TEXTO DE LECTURA:
.....

El Estado propiciará la investigación y el quehacer científico.

Artículo Artículo 54. El Estado organizará el sistema educativo para lo cual creará las instituciones y servicios que sean necesarios. Se garantiza a las personas naturales y juridicas la libertad de establecer centros privados de enseñanza.

Artículo Artículo 55. La educación tiene los siguientes fines: lograr el desarrollo integral de la personalidad en su dimensión espiritual, moral y social; contribuir a la construcción de una sociedad democrática más próspera, justa y humana; inculcar el respeto a los derechos humanos y la observancia de los correspondientes deberes; combatir todo espíritu de intolerancia y de odio; conocer la realidad nacional e identificarse con los valores de la nacionalidad salvadoreña; y propiciar la unidad del pueblo centroamericano.

Los padres tendrán derecho preferente a escoger la educación de sus hijos.

Artículo Artículo 56. Todos los habitantes de la República tienen el derecho y el deber de recibir educación parvularia y básica que los capacite para desempeñarse como ciudadanos útiles. El Estado promoverá la formación de centros de educación especial.

.....

Cuadros delimitadores con puntos clave:
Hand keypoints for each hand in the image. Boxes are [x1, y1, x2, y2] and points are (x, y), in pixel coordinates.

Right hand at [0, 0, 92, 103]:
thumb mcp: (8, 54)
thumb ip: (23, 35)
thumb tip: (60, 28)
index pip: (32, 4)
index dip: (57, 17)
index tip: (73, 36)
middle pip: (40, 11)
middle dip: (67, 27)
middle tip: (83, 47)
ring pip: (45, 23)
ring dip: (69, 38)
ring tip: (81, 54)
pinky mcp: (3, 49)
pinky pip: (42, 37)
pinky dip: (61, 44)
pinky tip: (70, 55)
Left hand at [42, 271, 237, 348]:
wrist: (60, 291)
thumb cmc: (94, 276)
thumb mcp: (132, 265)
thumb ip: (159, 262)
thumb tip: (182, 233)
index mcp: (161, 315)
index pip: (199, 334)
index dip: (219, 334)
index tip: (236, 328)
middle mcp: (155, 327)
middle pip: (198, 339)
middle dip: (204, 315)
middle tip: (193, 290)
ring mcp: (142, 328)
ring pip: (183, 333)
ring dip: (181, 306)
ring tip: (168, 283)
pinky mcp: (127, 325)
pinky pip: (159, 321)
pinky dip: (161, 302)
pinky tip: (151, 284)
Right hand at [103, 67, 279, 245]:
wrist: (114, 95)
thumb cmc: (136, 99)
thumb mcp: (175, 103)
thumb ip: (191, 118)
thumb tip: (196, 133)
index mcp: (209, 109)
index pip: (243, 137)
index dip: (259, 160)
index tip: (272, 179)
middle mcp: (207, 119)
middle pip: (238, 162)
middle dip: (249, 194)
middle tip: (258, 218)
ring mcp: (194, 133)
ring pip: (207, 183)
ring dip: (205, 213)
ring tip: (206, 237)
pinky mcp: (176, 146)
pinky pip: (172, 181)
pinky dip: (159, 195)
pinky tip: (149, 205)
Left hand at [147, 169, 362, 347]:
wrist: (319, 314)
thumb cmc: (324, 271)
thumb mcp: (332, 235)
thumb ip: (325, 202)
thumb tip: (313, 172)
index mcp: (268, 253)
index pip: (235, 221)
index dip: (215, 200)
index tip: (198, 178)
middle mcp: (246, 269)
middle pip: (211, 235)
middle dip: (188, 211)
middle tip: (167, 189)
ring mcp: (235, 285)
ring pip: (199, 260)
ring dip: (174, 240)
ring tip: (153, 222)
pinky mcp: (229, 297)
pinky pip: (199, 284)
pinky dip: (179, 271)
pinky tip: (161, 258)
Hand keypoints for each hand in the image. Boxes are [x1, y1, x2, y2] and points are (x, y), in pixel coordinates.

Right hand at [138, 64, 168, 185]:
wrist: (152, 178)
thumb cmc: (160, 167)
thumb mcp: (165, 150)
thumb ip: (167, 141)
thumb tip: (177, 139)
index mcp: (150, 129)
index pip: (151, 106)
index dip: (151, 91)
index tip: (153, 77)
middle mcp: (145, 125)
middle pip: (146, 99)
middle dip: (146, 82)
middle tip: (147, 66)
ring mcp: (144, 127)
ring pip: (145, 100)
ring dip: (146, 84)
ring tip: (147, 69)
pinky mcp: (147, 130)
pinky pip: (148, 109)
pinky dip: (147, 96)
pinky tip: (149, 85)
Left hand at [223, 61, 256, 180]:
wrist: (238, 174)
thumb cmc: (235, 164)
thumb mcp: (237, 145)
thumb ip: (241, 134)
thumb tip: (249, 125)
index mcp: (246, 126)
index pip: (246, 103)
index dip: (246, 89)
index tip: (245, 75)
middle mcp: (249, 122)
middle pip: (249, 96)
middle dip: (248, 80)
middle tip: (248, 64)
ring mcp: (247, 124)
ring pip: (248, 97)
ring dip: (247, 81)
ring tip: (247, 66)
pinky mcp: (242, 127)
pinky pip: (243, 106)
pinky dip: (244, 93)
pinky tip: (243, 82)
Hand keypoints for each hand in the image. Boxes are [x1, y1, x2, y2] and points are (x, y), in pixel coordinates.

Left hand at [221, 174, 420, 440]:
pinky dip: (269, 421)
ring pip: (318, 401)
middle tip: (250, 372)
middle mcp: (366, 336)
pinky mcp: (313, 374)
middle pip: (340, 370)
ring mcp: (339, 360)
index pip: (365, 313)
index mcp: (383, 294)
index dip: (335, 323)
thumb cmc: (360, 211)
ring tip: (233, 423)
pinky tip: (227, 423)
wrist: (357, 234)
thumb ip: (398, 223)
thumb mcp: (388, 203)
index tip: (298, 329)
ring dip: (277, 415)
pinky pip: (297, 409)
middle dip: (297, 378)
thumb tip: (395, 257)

.....

DESCRIPCIÓN DE LA TAREA: Reproduzca completo y sin ninguna modificación el texto sobre la educación que aparece más arriba.

RESPUESTA:
El Estado propiciará la investigación y el quehacer científico.

Artículo Artículo 54. El Estado organizará el sistema educativo para lo cual creará las instituciones y servicios que sean necesarios. Se garantiza a las personas naturales y juridicas la libertad de establecer centros privados de enseñanza.

Artículo Artículo 55. La educación tiene los siguientes fines: lograr el desarrollo integral de la personalidad en su dimensión espiritual, moral y social; contribuir a la construcción de una sociedad democrática más próspera, justa y humana; inculcar el respeto a los derechos humanos y la observancia de los correspondientes deberes; combatir todo espíritu de intolerancia y de odio; conocer la realidad nacional e identificarse con los valores de la nacionalidad salvadoreña; y propiciar la unidad del pueblo centroamericano.

Los padres tendrán derecho preferente a escoger la educación de sus hijos.

Artículo Artículo 56. Todos los habitantes de la República tienen el derecho y el deber de recibir educación parvularia y básica que los capacite para desempeñarse como ciudadanos útiles. El Estado promoverá la formación de centros de educación especial.